I have been exploring Mesos, Marathon framework to deploy applications. I have a doubt that how Marathon handle application files when an application is killed .
For example we are using Jenkins which is run through Marathon and if Jenkins server fails and it will be restarted again by Marathon but this time old jobs defined will be lost .
Now my question is how can I ensure that if a application restarts, those old application jobs should be available ?
Thanks.
As of right now mesos/marathon is great at supporting stateless applications, but the support for stateful applications is increasing. By default the task data is written into sandbox and hence will be lost when a task is failed/restarted. Note that usually only a small percentage of tasks fails (e.g. only the tasks being on the failed node).
Now let us have a look at different failure scenarios.
Recovering from slave process failures: When only the Mesos slave process fails (or is upgraded) the framework can use slave checkpointing for reconnecting to the running executors.

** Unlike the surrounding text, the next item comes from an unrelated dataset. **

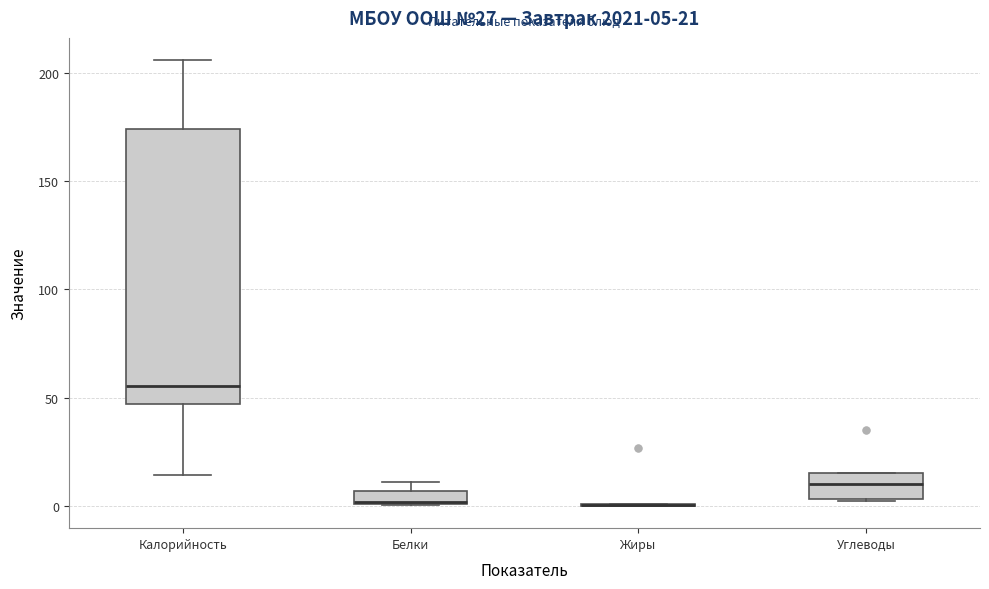

Comparing the boxes themselves (not the whiskers), which one is the tallest?

Калорийность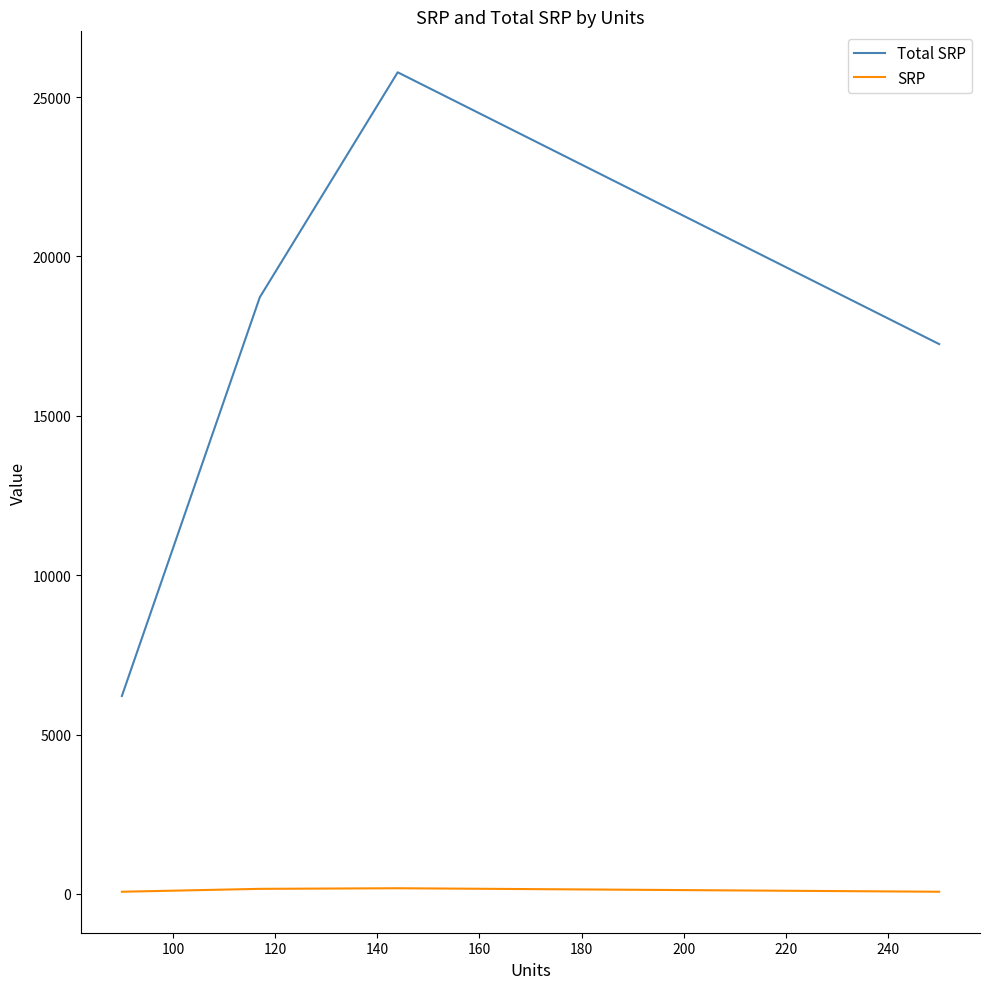

Rank the series by their maximum value, from lowest to highest.

SRP, Total SRP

Executor failures (e.g. Jenkins process failures): In this case the framework could persist it own metadata on some persistent media and use it to restart. Note, that this is highly application specific and hence mesos/marathon can not offer a generic way to do this (and I am actually not sure how that could look like in case of jenkins). Persistent data could either be written to HDFS, Cassandra or you could have a look at the concept of dynamic reservations.